Document passage
┄┄┄┄┄┄

I'm stuck trying to tune a big-ish postgres db and wondering if anyone
has any pointers.
I cannot get Postgres to make good use of plenty of available RAM and
stop thrashing the disks.
One main table. ~30 million rows, 20 columns all integer, smallint or
char(2). Most have an index. It's a table for holding webserver
logs. The main table is all foreign key ids. Row size is ~100bytes.
The typical query is an aggregate over a large number of rows (~25% say).
SELECT COUNT(*), COUNT(DISTINCT user_id)
FROM table
WHERE epoch > ...
AND epoch < ...
AND country = ...
The box has 4 x Opterons, 4Gb RAM & five 15k rpm disks, RAID 5. We
wanted fast query/lookup. We know we can get fast disk IO.
Running a typical query like above seems to:
* hardly tax a single CPU
* plenty of RAM free
* disks thrash about
The last is based mostly on the observation that another tiddly
unrelated mysql db which normally runs fast, grinds to a halt when
we're querying the postgres db (and cpu, memory appear to have spare
capacity).
We've currently got these settings, and have tried doubling/halving
them, restarted and benchmarked a test query. They don't appear to
materially alter our query time.

┄┄┄┄┄┄

Information provided

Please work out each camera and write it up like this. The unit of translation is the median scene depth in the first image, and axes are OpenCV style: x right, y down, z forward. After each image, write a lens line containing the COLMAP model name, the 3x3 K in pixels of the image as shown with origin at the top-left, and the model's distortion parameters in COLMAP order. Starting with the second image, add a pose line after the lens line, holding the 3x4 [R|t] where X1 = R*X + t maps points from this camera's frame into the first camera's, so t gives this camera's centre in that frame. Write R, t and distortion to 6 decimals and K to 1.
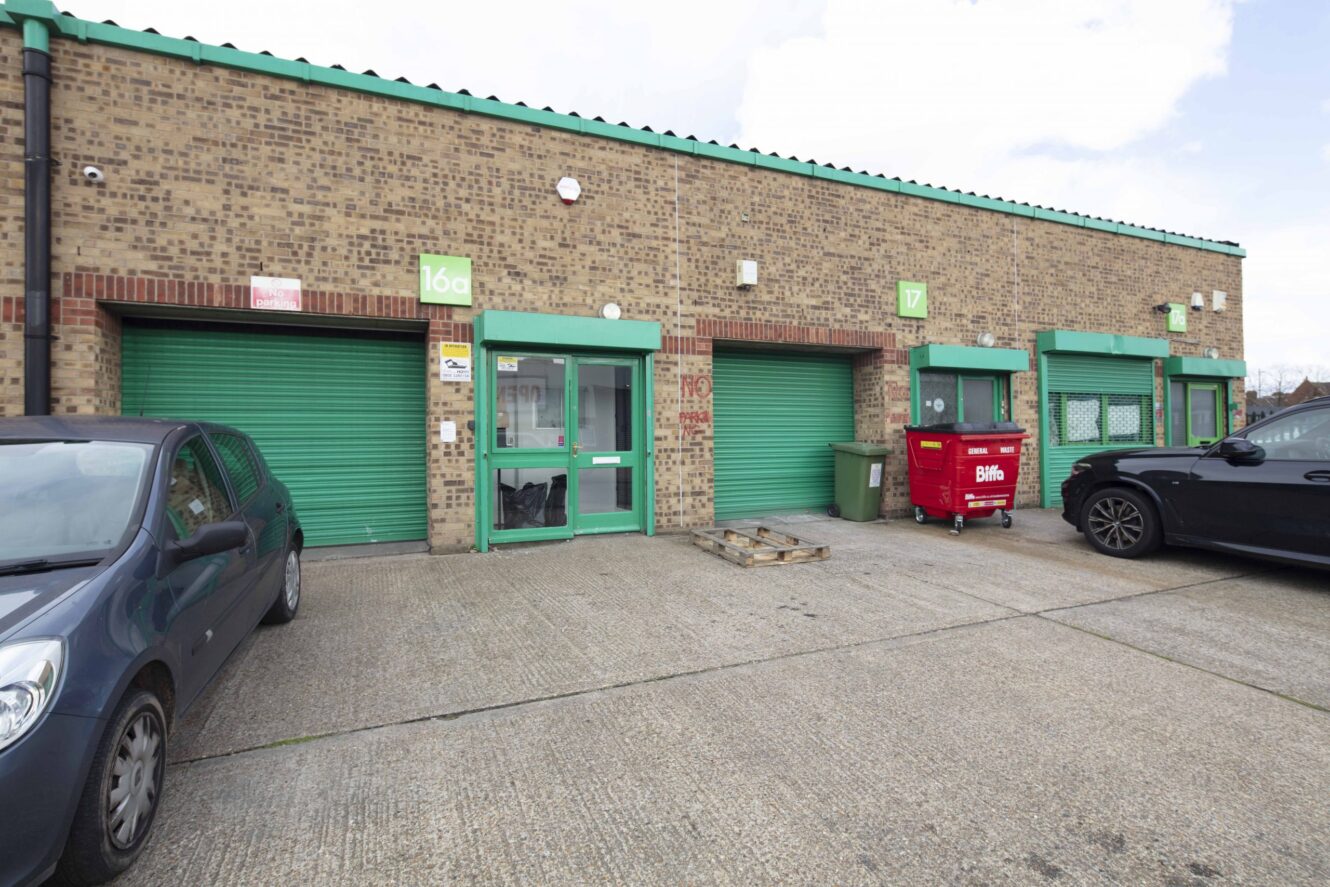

┄┄┄┄┄┄

Exercises
1) Using the Postgres tuning post above, list each effect it says occurs when a typical query is run.
2) Extend the Postgres tuning post above, picking up right after its final sentence.

Responses per task
1)
It hardly taxes a single CPU.
Plenty of RAM stays free.
The disks thrash about.

2)
shared_buffers = 128MB
temp_buffers = 160MB
work_mem = 200MB
max_stack_depth = 7MB
We're less concerned about insert speed. Typically 1 or 2 users, but
want fast queries.
Perhaps a little extreme, but I'm trying to find a way to express this
in a way that Postgres understands:
* Load this table, and one or two indexes (epoch, user_id) into RAM.
* All of the table, all of those indexes.
* Keep them there, but keep a disk based backup for integrity.
* Run all selects against the in RAM copy. Always.
Aka, I know we're hitting this table (and a couple of columns) lots
and lots, so just get it into RAM and stop thrashing disks.
Pointers welcome.